In deze zaak heeft de Rechtbank Den Haag op 17 september 2019 uitspraak gedaan in een geschil tussen een voormalige politieambtenaar en de korpschef van politie. De eiser, die sinds 1974 in dienst was bij de politie, had na zijn ontslag in 1986 als zelfstandige gewerkt. Hij had te maken gehad met verschillende traumatische ervaringen tijdens zijn dienst, wat leidde tot de diagnose posttraumatische stressstoornis (PTSS). Eiser had een verzoek ingediend om smartengeld te ontvangen op basis van artikel 54a van het Besluit algemene rechtspositie politie (Barp), na erkenning van zijn PTSS als beroepsziekte. De korpschef had hem een netto bedrag van € 16.155,50 toegekend, maar het bezwaar van eiser tegen dit besluit werd ongegrond verklaard.

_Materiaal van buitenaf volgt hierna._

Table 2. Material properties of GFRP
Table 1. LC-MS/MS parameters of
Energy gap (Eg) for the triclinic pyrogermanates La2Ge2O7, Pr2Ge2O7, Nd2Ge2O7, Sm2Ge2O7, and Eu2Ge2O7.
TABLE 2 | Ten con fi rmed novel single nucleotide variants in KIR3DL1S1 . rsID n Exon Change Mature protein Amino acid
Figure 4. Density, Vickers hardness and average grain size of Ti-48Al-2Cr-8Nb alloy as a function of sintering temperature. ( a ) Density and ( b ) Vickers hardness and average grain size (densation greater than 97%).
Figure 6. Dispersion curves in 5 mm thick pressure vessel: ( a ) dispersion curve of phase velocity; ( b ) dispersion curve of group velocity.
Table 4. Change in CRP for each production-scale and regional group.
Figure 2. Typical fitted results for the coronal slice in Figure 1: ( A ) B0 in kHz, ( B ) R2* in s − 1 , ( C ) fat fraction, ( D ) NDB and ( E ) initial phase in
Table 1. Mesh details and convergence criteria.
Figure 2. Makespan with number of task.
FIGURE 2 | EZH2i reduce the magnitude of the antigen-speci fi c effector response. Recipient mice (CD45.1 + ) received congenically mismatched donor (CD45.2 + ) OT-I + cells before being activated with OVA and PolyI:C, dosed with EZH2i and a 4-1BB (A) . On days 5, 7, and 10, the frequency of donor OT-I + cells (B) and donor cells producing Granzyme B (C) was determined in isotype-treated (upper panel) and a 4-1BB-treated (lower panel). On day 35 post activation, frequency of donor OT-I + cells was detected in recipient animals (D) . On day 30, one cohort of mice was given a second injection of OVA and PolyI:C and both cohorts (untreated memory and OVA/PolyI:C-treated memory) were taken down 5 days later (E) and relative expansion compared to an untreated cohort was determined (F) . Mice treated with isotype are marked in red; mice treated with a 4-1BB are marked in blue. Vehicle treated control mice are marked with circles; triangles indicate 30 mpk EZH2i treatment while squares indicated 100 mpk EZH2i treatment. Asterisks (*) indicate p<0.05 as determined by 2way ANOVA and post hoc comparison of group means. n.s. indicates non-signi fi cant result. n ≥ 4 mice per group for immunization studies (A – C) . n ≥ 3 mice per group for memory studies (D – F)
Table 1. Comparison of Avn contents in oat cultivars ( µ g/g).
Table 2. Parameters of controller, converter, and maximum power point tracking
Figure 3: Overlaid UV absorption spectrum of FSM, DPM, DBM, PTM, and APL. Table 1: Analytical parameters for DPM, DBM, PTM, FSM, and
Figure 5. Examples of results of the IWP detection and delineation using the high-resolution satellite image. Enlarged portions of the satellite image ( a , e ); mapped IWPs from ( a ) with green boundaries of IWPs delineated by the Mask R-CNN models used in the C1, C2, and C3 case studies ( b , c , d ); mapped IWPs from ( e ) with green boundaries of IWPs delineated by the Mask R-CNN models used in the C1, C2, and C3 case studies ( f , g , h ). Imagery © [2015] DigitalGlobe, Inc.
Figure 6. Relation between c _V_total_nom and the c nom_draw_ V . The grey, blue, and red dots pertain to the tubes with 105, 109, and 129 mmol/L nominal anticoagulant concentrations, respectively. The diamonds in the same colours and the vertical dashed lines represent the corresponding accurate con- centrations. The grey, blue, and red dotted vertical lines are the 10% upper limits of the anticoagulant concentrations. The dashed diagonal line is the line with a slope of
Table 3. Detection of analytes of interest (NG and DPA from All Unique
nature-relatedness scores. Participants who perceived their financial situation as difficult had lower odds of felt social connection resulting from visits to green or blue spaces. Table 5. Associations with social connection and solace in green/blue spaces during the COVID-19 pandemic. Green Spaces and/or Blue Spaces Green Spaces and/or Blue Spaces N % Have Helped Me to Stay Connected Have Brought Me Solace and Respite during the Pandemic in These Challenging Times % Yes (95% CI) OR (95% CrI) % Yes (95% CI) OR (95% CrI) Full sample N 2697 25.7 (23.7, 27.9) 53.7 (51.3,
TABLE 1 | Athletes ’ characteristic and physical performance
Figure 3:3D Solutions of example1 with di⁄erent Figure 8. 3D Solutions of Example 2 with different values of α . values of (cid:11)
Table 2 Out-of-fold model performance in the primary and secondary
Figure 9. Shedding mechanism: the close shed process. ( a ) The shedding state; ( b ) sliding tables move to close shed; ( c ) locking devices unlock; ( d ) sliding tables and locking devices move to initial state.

De rechtbank heeft in haar overwegingen vastgesteld dat de toekenning van smartengeld op basis van blijvende invaliditeit (BI) correct was, maar dat de korpschef zich ten onrechte had beperkt tot de vaststelling van de BI zonder ook de mate van arbeidsongeschiktheid te beoordelen. Eiser had zijn arbeidsongeschiktheidsverzekering afgekocht, wat complicaties met zich meebracht voor de vaststelling van zijn arbeidsongeschiktheid door het UWV. De rechtbank oordeelde dat de eigen keuze van eiser om de verzekering af te kopen, leidde tot het niet kunnen vaststellen van zijn arbeidsongeschiktheid, en dat dit voor zijn rekening kwam. De rechtbank verklaarde het beroep van eiser ongegrond, waarbij werd benadrukt dat de vereisten van de Regeling smartengeld dienstongevallen politie in acht moesten worden genomen.
De uitspraak benadrukt de noodzaak voor een zorgvuldige beoordeling van aanvragen voor smartengeld en de impact van persoonlijke keuzes op de rechtspositie van ambtenaren. De rechtbank heeft geen aanleiding gezien voor een proceskostenveroordeling en heeft de beslissing openbaar uitgesproken.